The most durable piece of Nazi propaganda may yet turn out to be the belief that Leni Riefenstahl is an artistic genius. Ever since Triumph of the Will goose-stepped across movie screens in 1935, Riefenstahl has been central to the arguments about whether politics can be separated from art, whether form can be separated from content. With some dissenters, a critical consensus has emerged that goes something like this: Riefenstahl's films may be Nazi propaganda (and her own accounts of her relationship with Nazism sketchy at best), but they are also amazing and vital pieces of moviemaking whose art can be appreciated apart from the ideology they espouse.

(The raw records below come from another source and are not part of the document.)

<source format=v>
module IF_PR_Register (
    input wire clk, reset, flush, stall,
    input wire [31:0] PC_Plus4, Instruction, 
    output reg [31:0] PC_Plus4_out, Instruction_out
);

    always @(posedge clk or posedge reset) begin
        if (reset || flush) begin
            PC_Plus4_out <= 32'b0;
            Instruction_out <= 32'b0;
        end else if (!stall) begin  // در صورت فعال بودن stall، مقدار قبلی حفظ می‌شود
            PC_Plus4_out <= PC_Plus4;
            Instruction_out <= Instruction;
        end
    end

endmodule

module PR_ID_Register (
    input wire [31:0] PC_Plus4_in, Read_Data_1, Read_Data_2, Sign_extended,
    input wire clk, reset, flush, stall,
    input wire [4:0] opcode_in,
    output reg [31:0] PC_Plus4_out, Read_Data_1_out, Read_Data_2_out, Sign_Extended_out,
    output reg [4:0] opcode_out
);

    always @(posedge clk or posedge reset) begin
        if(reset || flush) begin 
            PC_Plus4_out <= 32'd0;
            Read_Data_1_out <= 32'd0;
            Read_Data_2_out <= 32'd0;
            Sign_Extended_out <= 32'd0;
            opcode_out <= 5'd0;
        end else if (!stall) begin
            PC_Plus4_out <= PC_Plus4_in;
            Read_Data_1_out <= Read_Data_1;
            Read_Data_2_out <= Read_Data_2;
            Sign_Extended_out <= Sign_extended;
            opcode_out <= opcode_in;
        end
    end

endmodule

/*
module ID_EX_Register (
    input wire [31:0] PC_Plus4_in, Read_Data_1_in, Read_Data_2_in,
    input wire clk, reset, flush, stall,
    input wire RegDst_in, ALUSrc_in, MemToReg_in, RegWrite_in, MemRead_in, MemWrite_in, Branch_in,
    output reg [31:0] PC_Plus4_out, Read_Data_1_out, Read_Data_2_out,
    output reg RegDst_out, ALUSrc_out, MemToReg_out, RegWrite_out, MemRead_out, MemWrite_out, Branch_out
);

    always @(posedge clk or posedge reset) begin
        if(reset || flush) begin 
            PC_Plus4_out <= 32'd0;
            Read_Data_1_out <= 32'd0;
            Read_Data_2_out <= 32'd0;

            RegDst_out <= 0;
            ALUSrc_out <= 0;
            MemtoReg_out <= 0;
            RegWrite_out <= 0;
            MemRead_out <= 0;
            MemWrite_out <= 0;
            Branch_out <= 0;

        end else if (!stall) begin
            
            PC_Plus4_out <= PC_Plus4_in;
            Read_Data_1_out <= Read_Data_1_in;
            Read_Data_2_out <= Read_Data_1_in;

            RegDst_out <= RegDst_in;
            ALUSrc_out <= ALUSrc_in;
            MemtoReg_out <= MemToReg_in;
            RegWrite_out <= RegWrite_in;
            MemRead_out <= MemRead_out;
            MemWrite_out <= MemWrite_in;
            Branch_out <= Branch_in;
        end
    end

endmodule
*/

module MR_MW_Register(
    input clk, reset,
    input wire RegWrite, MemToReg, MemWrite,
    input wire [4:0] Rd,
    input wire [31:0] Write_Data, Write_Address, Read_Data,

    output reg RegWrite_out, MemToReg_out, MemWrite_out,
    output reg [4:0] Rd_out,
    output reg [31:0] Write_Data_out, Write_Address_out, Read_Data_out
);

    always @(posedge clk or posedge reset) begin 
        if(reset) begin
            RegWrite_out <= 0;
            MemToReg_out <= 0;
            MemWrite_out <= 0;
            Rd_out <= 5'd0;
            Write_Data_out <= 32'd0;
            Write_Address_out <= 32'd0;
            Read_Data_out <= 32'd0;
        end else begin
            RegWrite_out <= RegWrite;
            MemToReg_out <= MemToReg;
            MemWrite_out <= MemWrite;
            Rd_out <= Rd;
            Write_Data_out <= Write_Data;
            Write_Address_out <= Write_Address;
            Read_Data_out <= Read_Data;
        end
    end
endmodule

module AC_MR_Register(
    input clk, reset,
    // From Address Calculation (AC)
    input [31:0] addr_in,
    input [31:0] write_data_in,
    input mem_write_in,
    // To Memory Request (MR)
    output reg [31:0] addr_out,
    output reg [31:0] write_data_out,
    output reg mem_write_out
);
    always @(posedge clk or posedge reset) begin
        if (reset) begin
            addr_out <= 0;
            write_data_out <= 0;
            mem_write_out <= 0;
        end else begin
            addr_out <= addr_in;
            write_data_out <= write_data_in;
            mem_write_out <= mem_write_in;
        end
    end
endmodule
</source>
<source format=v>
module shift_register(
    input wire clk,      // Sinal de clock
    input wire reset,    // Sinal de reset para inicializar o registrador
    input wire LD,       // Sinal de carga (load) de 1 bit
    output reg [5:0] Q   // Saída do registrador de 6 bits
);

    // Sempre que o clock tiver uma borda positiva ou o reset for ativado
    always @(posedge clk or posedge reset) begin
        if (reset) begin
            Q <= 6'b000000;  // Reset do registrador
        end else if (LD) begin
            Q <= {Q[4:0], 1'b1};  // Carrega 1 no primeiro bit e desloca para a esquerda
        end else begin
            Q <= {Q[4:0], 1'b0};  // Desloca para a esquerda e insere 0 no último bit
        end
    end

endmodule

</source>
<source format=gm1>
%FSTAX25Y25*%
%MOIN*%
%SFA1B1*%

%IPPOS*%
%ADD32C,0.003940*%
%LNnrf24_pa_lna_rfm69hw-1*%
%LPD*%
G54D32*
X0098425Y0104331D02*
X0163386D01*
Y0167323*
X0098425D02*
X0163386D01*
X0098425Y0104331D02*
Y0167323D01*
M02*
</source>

It sounds like a good, hardheaded argument, just the sort of thing to upset the ideologues who insist on reducing art to a message–until you see the films.
Even if we could do what Riefenstahl's admirers claim we should, and separate the filmmaking in Triumph of the Will and Olympia (1938)–the two films on which her reputation rests–from their wholehearted assent to the public face of Nazism, we are left with an aesthetic that is at once inane and imperial. Intended as public monuments to the Third Reich, the films are impressive in the impersonal, imagination-starved manner of something like the Hall of Presidents at Disney World (and Walt Disney was an admirer of Riefenstahl). Veering from hearty triumphalism to cloying folk sentimentality, Riefenstahl's two most famous films worship an ideal of indomitable human perfection, whether in the architecture of Albert Speer or among the athletes at the 1936 Berlin Olympic Games. Riefenstahl had an undeniable knack for a singular strain of monstrous kitsch, but she was no artist.

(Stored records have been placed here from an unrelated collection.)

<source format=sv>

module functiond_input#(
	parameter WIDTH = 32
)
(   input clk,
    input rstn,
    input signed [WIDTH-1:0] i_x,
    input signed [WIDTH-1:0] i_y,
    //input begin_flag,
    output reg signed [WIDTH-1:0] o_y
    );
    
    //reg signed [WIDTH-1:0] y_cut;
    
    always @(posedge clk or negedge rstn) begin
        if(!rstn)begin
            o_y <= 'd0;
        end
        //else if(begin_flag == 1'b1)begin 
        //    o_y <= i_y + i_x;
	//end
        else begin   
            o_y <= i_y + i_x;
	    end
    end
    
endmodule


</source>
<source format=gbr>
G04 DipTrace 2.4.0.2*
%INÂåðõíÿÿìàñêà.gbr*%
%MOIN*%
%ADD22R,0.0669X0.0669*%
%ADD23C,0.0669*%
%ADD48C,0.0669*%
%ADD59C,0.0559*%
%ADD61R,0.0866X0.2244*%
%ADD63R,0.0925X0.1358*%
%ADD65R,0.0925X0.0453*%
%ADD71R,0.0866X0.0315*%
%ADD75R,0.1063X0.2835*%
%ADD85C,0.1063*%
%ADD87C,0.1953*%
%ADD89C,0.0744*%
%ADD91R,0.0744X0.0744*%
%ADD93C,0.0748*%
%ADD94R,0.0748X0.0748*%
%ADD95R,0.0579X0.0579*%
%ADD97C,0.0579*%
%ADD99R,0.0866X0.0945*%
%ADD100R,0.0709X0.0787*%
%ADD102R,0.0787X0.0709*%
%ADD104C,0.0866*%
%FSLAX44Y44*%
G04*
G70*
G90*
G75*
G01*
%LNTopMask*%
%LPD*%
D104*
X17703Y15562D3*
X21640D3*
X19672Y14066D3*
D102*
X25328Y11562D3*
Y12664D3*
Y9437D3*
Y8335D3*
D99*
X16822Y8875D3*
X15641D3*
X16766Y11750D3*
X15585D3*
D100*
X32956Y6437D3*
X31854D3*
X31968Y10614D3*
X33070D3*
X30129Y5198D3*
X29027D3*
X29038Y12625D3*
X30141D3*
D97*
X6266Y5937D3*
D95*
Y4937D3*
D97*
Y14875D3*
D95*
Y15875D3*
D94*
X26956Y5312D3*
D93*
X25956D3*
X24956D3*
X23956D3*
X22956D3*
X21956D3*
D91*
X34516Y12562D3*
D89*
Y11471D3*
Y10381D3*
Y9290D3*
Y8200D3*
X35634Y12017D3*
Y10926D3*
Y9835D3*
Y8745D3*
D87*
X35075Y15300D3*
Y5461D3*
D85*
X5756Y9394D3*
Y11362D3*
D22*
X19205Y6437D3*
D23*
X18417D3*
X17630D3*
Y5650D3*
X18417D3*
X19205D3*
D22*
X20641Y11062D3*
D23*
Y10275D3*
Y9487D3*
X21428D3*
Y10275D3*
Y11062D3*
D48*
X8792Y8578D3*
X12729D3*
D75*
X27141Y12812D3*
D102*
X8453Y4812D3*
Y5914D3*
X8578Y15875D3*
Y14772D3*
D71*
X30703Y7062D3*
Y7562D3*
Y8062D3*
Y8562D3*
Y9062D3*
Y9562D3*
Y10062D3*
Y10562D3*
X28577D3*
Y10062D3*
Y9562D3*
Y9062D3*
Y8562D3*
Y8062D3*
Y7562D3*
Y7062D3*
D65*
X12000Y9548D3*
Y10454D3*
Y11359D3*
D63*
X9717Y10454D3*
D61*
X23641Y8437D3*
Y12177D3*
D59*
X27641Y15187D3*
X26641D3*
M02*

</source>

She was lucky enough to have a fallen angel hovering over her. Some variation of the eternal "but" always swooped in to keep her from being dismissed as a mere propagandist. Susan Sontag, who had earlier praised Riefenstahl, delivered a staggering blow to the director's reputation in her famous 1975 essay for The New York Review of Books, "Fascinating Fascism." In it, Sontag declared Riefenstahl's celebrated portraits of the African Nuba tribe "the third in [her] triptych of fascist visuals" and said that "anyone who defends Riefenstahl's films as documentaries, if documentary is to be distinguished from propaganda, is being ingenuous. In Triumph of the Will, the document (the image) is no longer simply the record of reality; 'reality' has been constructed to serve the image." It's curious, then, that Sontag's damning judgment didn't preclude an automatic nod to Triumph of the Will and Olympia as "undoubtedly superb films," maybe even "the two greatest documentaries ever made." A recent letter to the New York Times Book Review quoted Jodie Foster, who has long wished to direct and star in a film about Riefenstahl, claiming that Riefenstahl has been "libeled so many times" and that "people are afraid of how complicated she was."
Two new biographies, Jürgen Trimborn's Leni Riefenstahl: A Life and Steven Bach's Leni: The Life and Work of Leni Riefenstahl do not go so far as to break with the notion of Riefenstahl as an artist. But next to the damning evidence Trimborn and Bach have amassed, their occasional allowance for her talent has the force of a snowflake in an avalanche. It's too much to say that we are finally at the point where Leni Riefenstahl will be seen as the exceptionally lucky grotesque curiosity she was. There have always been film theorists and critics who've overlooked the meaning of her films in celebration of their form and, like Foster, those willing to believe in the complexity of an ambitious opportunist who, both publicly and privately, gushed over Hitler and the Nazi cause.